Ok. Just so you know, I am not a cell biologist! I study evolution. This will probably be rudimentary, although I hope the gist is understandable.

First of all, “cells” existed before DNA did. Their ability to replicate was what necessitated DNA. RNA probably existed first, enabling transcription of specific proteins – DNA later became the “permanent” holder of this information, because it is more stable than RNA.

The first thing that made cells possible is membranes. Molecules called phospholipids have a tendency to form membranes, and membranes are what make cells possible – they create an “inside” and an “outside.” Membranes form spontaneously from phospholipids, and with enough they form bubbles. Different molecules might happen to migrate in and out of these bubbles, making the inside different than the outside. Eventually they might uptake molecules that enabled them to metabolize sugars, and eventually this metabolism could become more complex and become what we would call “cellular machinery” (although the line of when these phospholipid bubbles became what we now call cells is blurry at best). The slow process of gaining machinery capable of doing different processes that work together, and differentiating from other cells, and further compartmentalization of tasks within the cell is what eventually led to something like the modern cell. The capability to form specific proteins from an RNA template evolved first, then the ability to “save” these templates indefinitely in the form of DNA came later.
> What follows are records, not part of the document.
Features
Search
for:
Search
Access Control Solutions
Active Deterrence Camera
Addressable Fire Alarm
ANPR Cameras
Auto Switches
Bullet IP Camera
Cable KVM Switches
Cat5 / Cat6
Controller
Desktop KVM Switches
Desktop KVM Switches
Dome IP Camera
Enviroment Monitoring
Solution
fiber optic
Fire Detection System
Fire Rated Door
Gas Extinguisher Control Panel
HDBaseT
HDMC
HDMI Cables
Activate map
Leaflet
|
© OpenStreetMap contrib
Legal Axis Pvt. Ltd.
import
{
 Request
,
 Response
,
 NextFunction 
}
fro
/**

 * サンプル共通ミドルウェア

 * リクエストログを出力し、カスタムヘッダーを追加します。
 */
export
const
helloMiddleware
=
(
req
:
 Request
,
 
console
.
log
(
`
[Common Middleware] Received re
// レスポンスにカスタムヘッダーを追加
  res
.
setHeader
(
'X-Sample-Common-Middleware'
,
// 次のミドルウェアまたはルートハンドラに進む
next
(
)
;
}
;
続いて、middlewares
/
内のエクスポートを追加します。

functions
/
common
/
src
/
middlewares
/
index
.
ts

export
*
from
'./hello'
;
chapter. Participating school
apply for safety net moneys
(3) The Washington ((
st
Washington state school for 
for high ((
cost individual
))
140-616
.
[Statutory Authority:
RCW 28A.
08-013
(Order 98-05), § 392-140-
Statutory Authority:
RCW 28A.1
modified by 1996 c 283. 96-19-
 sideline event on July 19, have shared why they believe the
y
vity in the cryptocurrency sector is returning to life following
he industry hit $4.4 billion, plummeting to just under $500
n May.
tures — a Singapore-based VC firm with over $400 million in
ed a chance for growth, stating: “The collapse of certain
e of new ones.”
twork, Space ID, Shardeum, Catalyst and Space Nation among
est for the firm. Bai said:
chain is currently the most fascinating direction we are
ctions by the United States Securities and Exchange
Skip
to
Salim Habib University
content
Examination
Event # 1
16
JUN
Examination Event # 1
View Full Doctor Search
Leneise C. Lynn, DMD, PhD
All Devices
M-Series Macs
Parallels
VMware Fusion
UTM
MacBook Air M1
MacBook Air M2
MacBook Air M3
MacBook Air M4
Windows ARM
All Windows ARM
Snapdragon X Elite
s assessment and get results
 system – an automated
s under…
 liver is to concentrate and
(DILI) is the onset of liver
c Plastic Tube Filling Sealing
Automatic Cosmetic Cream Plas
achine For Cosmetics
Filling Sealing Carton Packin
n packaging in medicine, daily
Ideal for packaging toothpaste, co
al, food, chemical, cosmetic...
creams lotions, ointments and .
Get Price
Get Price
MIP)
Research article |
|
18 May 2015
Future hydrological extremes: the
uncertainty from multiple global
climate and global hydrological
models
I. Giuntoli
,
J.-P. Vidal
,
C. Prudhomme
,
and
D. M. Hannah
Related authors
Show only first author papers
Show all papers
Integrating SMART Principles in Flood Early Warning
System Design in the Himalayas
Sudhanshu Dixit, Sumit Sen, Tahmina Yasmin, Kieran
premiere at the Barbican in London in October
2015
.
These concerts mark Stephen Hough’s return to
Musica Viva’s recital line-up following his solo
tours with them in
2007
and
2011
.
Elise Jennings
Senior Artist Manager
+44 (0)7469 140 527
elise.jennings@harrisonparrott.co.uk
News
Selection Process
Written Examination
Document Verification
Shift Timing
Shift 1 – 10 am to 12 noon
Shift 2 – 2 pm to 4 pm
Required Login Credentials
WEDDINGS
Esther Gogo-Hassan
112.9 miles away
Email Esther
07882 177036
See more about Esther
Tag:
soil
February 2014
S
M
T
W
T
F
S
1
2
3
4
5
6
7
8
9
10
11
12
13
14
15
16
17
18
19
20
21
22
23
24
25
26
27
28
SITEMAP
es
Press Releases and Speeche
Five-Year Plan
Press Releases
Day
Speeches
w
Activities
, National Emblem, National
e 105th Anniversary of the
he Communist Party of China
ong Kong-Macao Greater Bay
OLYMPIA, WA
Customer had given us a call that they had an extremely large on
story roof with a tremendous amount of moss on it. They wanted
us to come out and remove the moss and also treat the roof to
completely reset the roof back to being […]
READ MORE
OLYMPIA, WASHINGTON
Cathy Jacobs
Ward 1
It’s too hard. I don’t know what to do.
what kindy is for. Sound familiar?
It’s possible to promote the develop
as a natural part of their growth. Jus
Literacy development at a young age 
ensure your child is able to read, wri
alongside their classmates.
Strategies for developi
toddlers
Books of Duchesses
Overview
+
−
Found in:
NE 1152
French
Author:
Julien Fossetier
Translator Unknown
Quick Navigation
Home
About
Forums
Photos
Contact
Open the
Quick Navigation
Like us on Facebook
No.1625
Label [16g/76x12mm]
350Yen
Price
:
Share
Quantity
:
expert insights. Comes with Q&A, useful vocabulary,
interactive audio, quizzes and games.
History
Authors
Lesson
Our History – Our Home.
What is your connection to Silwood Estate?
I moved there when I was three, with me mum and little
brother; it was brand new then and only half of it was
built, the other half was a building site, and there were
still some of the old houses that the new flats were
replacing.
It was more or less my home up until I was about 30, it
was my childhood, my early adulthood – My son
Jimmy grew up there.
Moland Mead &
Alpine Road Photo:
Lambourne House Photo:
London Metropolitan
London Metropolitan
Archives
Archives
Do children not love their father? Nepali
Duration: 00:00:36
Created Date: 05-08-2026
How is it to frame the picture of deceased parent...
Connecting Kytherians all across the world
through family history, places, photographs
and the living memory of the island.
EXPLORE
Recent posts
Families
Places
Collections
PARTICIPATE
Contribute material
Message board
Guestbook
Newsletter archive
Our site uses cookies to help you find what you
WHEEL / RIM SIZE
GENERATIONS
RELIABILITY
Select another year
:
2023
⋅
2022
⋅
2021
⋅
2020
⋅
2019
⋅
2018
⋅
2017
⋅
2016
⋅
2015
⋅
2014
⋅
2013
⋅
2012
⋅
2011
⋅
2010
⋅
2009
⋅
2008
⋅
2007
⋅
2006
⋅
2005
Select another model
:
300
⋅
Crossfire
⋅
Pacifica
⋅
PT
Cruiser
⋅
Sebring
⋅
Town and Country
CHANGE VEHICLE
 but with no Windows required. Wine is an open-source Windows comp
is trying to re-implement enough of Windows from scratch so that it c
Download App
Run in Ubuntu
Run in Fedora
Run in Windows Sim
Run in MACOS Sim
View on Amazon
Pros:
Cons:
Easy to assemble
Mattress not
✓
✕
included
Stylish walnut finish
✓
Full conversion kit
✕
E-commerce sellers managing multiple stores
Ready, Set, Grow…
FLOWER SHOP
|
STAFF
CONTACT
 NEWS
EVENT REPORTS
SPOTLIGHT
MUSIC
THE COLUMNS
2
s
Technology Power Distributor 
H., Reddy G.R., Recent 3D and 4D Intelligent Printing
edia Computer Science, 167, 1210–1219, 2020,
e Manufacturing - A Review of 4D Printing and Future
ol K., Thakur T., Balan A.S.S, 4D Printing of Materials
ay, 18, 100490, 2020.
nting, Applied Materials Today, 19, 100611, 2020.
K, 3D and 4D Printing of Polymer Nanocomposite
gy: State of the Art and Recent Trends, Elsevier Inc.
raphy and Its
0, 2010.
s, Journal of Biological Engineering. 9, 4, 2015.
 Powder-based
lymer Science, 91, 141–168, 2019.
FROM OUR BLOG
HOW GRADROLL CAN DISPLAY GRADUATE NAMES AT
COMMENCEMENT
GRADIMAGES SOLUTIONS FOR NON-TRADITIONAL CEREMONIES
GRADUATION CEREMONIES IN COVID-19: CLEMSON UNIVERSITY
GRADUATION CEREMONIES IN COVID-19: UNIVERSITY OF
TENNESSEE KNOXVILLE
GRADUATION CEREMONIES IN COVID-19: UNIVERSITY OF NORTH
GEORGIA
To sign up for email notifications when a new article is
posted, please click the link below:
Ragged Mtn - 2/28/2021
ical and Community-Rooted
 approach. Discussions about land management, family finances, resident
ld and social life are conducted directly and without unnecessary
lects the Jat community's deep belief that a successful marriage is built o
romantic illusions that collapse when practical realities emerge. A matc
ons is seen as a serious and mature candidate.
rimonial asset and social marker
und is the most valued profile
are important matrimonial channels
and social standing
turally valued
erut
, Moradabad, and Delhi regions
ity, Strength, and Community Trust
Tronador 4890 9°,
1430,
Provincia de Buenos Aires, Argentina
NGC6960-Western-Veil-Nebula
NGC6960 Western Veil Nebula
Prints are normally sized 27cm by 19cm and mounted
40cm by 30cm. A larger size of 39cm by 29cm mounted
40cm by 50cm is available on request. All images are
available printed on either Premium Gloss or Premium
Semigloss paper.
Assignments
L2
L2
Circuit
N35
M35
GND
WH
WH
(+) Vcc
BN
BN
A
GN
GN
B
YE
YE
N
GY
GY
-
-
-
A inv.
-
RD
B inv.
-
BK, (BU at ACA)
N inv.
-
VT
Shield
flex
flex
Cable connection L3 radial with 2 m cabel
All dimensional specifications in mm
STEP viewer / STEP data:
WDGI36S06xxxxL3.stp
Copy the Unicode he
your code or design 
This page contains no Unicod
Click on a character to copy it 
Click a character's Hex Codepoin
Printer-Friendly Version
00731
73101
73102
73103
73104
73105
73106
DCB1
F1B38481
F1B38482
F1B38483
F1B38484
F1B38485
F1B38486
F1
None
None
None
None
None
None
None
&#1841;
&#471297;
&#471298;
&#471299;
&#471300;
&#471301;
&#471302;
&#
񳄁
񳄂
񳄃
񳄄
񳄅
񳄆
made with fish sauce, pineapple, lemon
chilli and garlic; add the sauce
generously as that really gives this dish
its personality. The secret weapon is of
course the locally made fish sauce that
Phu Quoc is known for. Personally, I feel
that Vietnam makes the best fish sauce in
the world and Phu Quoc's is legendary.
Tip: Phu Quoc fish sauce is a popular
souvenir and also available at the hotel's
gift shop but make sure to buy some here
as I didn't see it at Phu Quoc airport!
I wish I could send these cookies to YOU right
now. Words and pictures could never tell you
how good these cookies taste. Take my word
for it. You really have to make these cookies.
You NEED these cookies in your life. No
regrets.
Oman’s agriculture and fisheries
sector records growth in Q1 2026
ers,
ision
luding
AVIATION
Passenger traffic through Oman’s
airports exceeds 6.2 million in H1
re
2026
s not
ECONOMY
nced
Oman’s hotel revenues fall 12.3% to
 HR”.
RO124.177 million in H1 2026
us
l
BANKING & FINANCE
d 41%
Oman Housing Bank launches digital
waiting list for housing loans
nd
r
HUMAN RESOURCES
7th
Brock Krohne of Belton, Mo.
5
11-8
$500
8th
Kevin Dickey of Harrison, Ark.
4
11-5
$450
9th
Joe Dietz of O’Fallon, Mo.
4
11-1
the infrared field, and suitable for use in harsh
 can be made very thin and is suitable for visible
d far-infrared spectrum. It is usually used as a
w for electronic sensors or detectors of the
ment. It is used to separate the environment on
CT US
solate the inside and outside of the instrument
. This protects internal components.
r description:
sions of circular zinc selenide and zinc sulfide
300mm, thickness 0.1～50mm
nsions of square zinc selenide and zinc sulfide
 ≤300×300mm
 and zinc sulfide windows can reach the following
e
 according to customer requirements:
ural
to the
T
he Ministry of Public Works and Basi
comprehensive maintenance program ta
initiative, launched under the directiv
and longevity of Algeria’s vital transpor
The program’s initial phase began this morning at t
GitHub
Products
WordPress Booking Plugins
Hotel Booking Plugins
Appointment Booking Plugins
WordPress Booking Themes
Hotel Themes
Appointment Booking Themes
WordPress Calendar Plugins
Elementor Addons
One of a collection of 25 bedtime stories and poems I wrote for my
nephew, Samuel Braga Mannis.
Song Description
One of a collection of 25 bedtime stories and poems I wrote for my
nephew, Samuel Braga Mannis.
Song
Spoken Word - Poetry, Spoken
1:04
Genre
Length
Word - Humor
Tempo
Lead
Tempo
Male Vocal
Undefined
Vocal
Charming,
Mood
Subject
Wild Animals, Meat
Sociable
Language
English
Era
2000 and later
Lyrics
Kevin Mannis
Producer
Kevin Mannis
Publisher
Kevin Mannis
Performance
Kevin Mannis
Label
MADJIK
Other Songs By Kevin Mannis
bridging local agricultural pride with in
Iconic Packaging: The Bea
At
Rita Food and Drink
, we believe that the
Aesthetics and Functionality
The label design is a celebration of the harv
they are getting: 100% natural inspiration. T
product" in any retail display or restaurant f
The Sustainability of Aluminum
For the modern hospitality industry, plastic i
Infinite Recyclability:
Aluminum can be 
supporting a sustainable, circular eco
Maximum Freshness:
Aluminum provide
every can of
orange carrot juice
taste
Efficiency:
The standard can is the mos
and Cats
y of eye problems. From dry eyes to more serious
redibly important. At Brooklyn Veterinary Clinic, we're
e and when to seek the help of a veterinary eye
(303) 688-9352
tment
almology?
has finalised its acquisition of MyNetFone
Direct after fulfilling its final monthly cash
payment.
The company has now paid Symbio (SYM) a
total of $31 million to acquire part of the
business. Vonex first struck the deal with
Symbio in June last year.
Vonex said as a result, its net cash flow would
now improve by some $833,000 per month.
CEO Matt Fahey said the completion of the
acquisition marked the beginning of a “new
If any of this was confusing, or you want more details about any step, let me know and I’ll try to remember more. This was like a brain exercise, I haven’t thought about an organism smaller than a fish in a long time! :)

RocketSquid's avatar

@fireinthepriory I wish I could give you 6 great answers, this is exactly what I was looking for.

fireinthepriory's avatar

@RocketSquid Aw thanks! Glad it made sense. :)

FireMadeFlesh's avatar

I find this video useful. It explains it better than I can.

GA @fireinthepriory.

serena933's avatar

Remember too that molecules (combinations of atoms) make up everything around us alive or not. There are different types of molecules and different types of chemical bonds that will hold molecules together to then form different types of relatively larger matter…If you are studying cells for the first time, look at images of bacteria cells first, as they are (while still very complex) much simpler than plant or animal cells. Look at the actual chemical makeup of different parts of the cell. What different types of molecules are in the…cytoplasm for example (water, salt, enzymes (proteins made of amino acid), etc.)?